Niagara Gazette —
Dyster considers attending conferences in places like Washington, D.C. and Albany worthwhile expenditures because he said they allow him and Owens to interact with high-ranking government officials at the state and federal levels.
He suggests that the city was not as well represented at such events under previous administrations, which he believes put Niagara Falls at a disadvantage.
“I could stay in city hall all day but I think that’s a one-way ticket to Palookaville,” Dyster said. “I told the people I was going to change it and I did.”
When it comes to the council’s dining habits, Choolokian argues that lawmakers’ taxpayer-funded meals are earned, noting that council members put in many hours for what amounts to part-time compensation.

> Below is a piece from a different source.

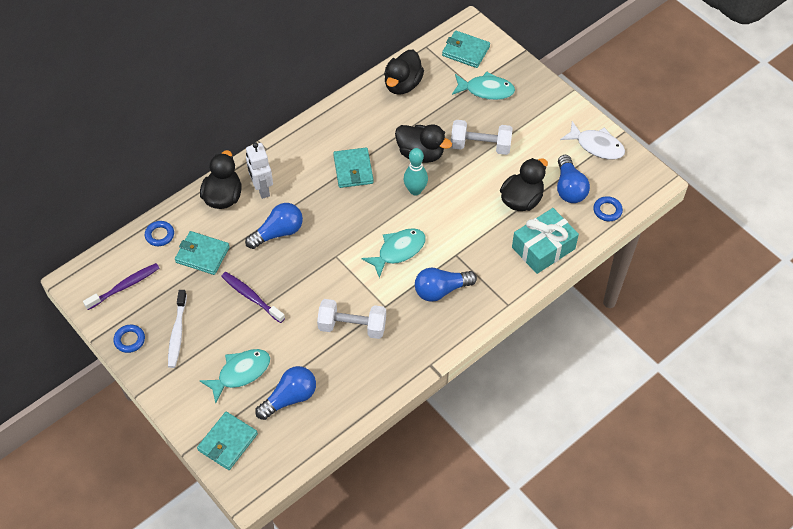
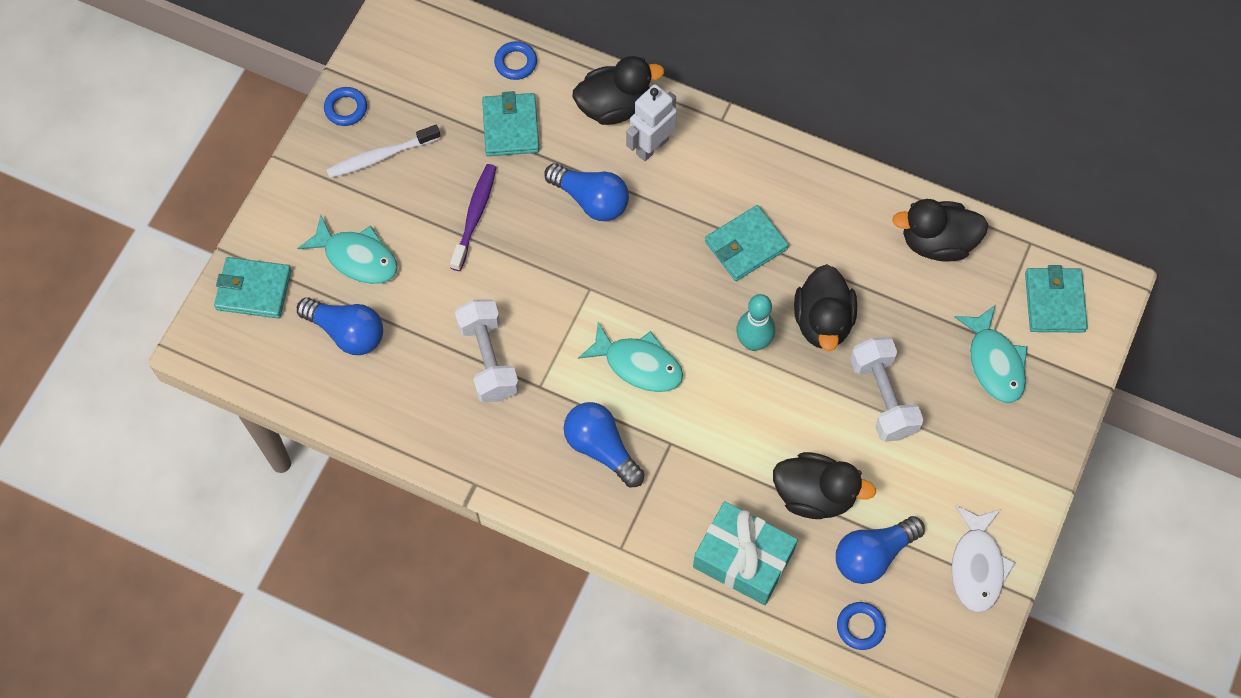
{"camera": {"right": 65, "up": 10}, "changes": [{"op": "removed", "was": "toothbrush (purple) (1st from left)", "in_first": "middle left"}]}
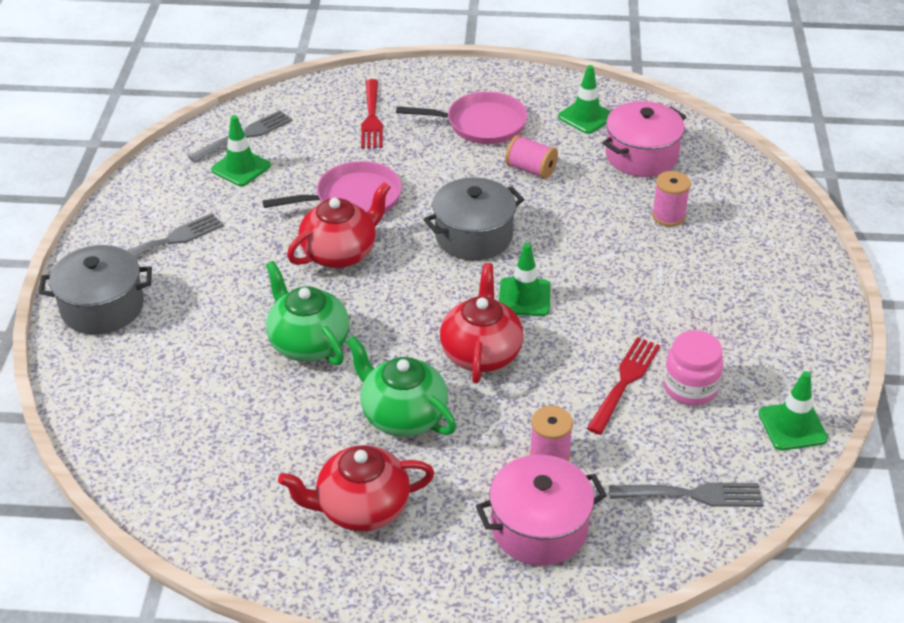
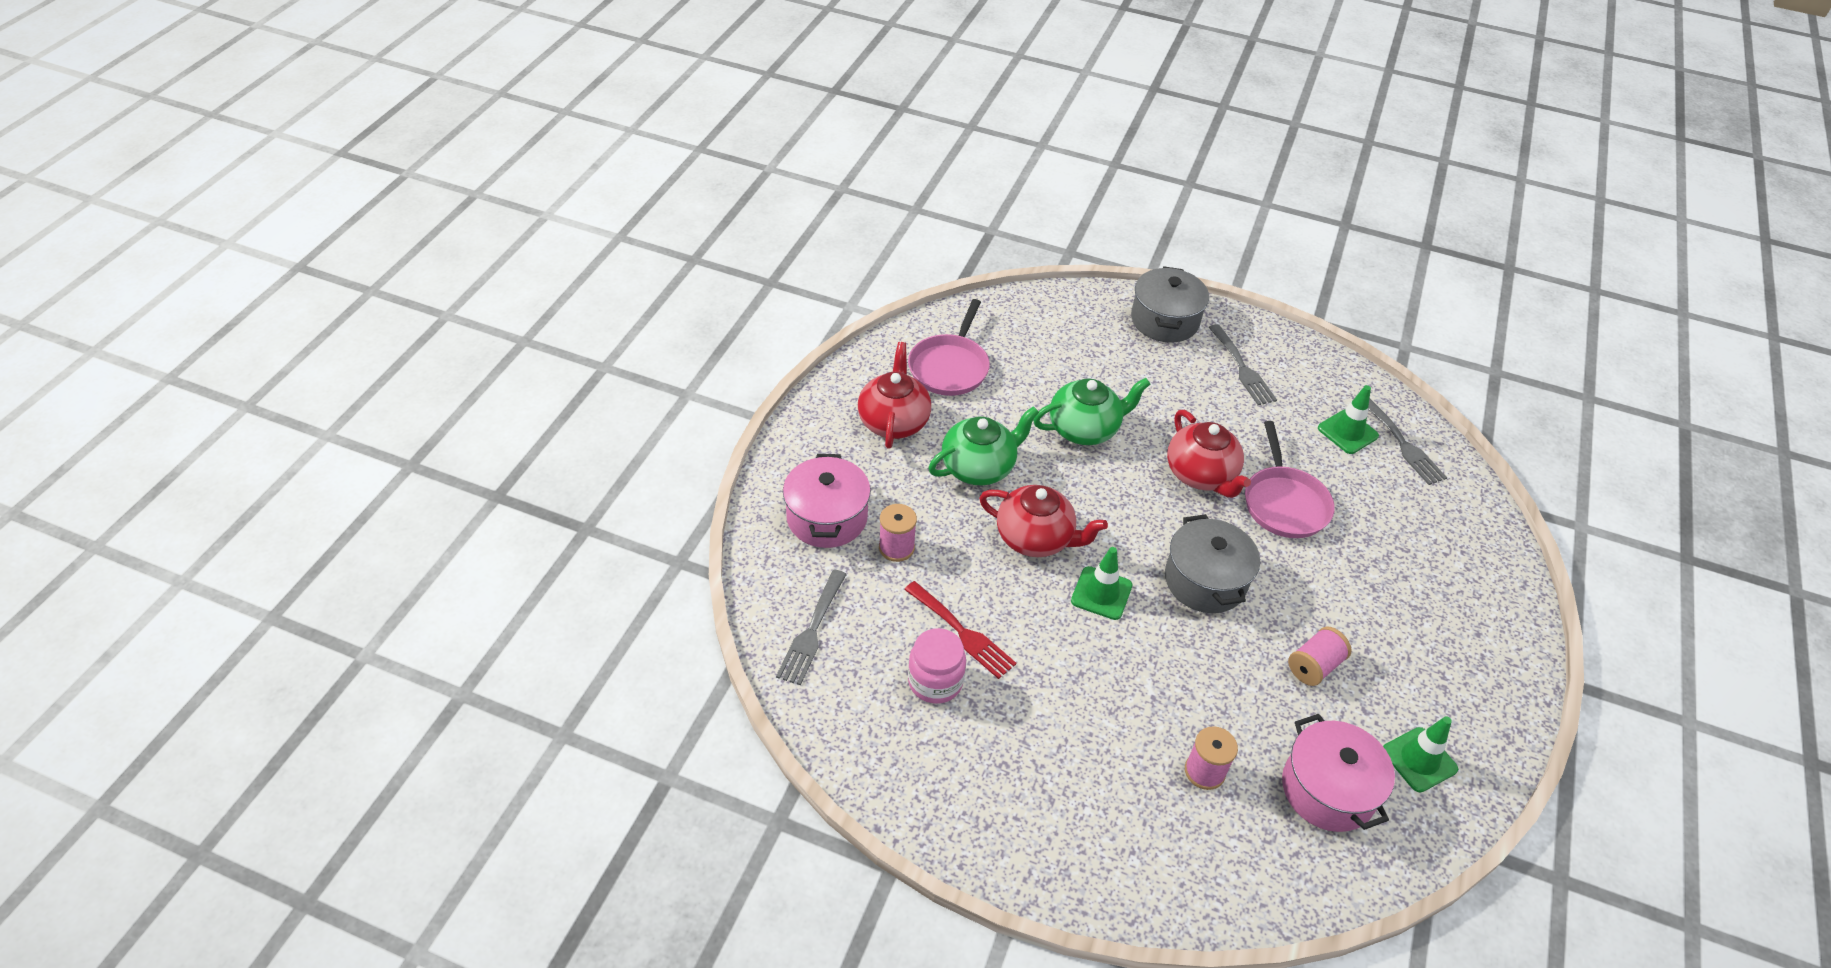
{"camera": {"right": 105, "up": 5}, "changes": [{"op": "moved", "was": "pan (pink) (2nd from left in the first image)", "now": "pan (pink) (1st from left)", "in_first": "top centre", "in_second": "centre"}, {"op": "removed", "was": "fork (red) (1st from left)", "in_first": "top centre"}, {"op": "removed", "was": "traffic cone (green) (4th from left)", "in_first": "middle right"}]}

Since the spending freeze, four of five council members have continued to attend the meals, including Choolokian, Sam Fruscione, Robert Anderson Jr. and Charles Walker. Two city attorneys and a Falls lawyer hired by the council as a consultant offering legal advice also frequently attend the sessions. Councilwoman Kristen Grandinetti stopped attending the meetings once the freeze was imposed.

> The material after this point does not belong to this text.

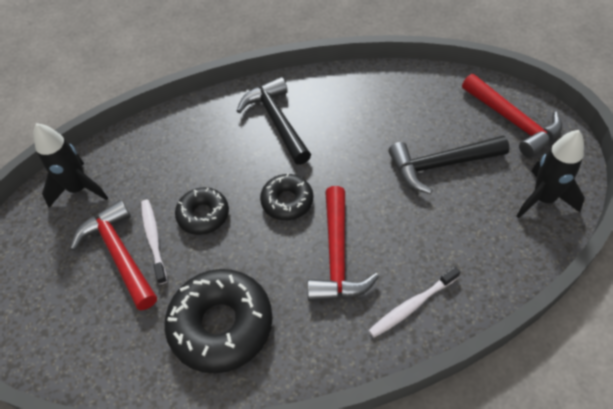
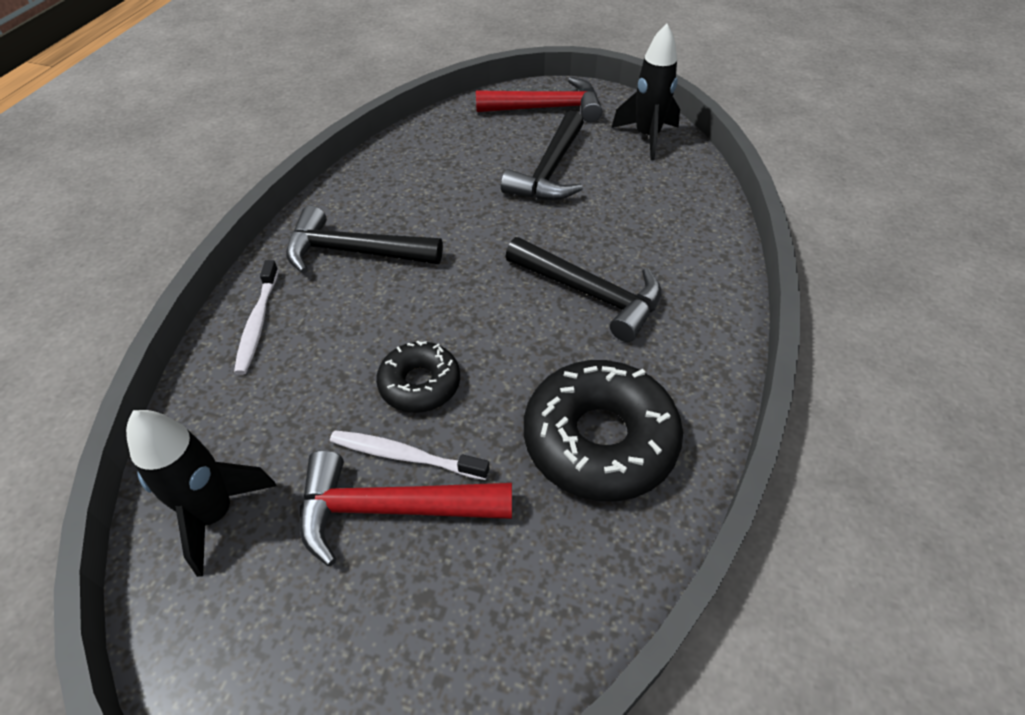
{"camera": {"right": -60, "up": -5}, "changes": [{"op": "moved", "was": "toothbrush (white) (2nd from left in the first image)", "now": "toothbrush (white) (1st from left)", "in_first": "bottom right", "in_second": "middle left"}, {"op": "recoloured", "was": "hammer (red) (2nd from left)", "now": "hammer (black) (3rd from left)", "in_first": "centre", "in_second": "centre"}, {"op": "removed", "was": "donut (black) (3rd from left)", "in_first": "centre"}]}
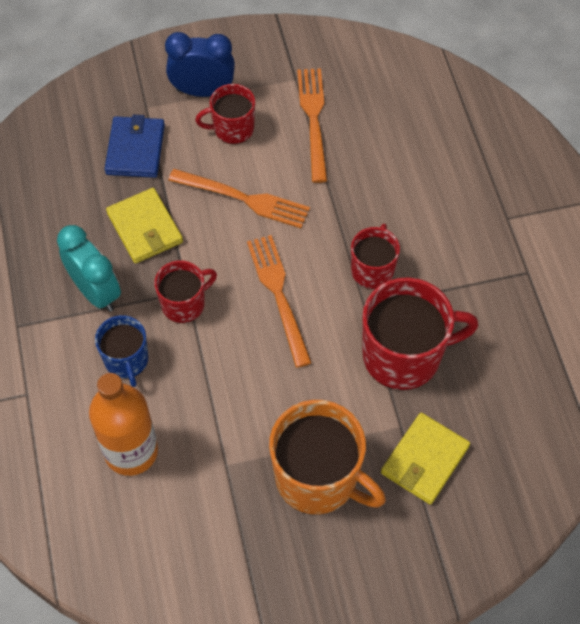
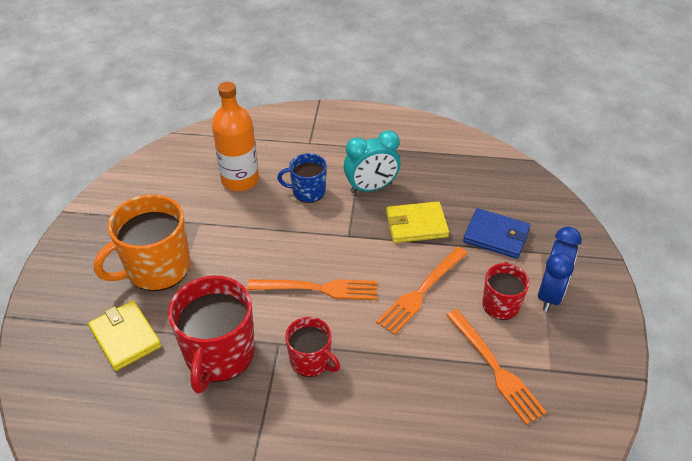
{"camera": {"right": 110, "up": -15}, "changes": [{"op": "turned", "was": "fork (orange) (3rd from left)", "in_first": "top centre", "in_second": "bottom right", "clockwise": 45}, {"op": "removed", "was": "mug (red) (1st from left)", "in_first": "middle left"}]}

Choolokian and other council members noted that they did cut their local meetings budget — the budget line used to pay for the meals — by $2,000 during the budget amendment process last year, leaving $4,500 in the line for 2013.

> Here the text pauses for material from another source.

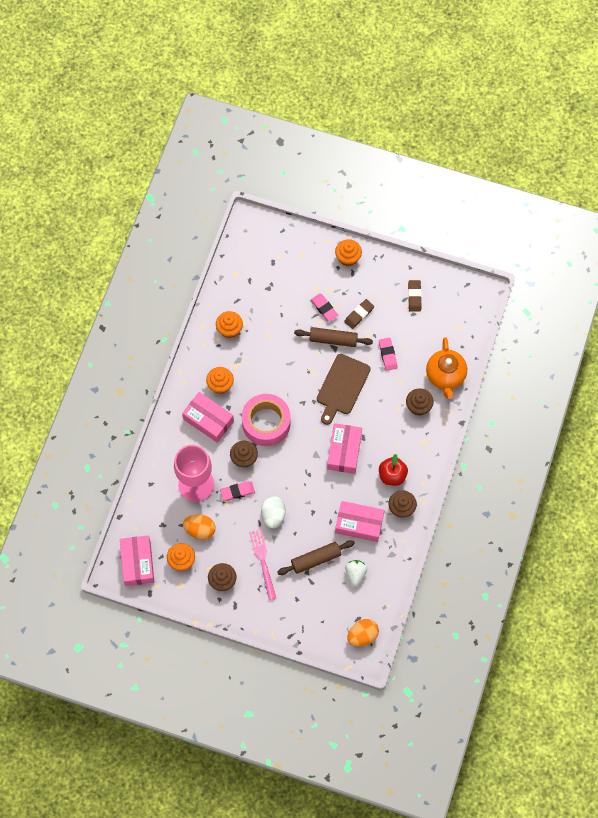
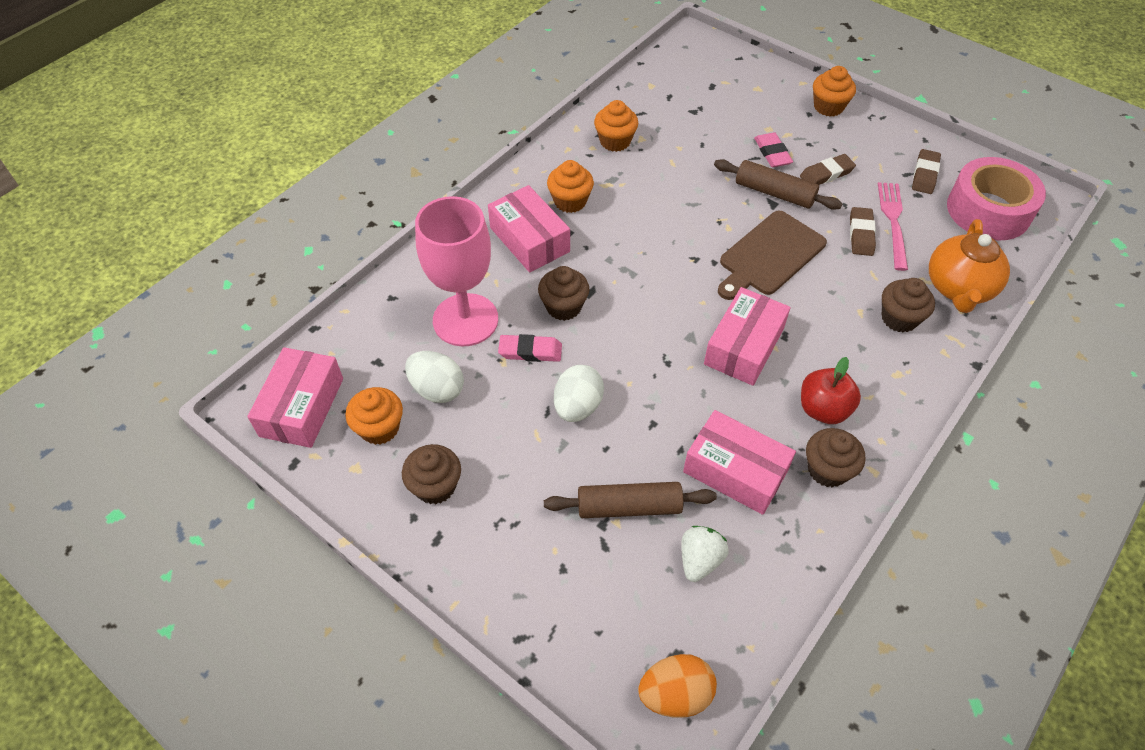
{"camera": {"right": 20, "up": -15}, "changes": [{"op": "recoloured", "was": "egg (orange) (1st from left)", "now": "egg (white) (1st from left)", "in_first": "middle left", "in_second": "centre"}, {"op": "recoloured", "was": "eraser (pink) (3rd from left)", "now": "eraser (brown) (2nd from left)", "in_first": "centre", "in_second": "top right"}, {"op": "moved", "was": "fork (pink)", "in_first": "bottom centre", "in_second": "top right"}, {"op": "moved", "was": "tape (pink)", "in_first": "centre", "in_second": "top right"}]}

“It doesn’t matter to me if we get or not, but we’re underpaid for what we do,” Choolokian said.
Choolokian — who joined Anderson and Fruscione in voting to cut city funds to the Niagara Falls Block Club Council, the Niagara Beautification Commission and the Niagara Arts and Cultural Center earlier this month — said he doesn’t see why the long-standing tradition of dining out between sessions should end.
“This is how it’s been for 50 or 60 years,” Choolokian said. “I don’t make the rules.”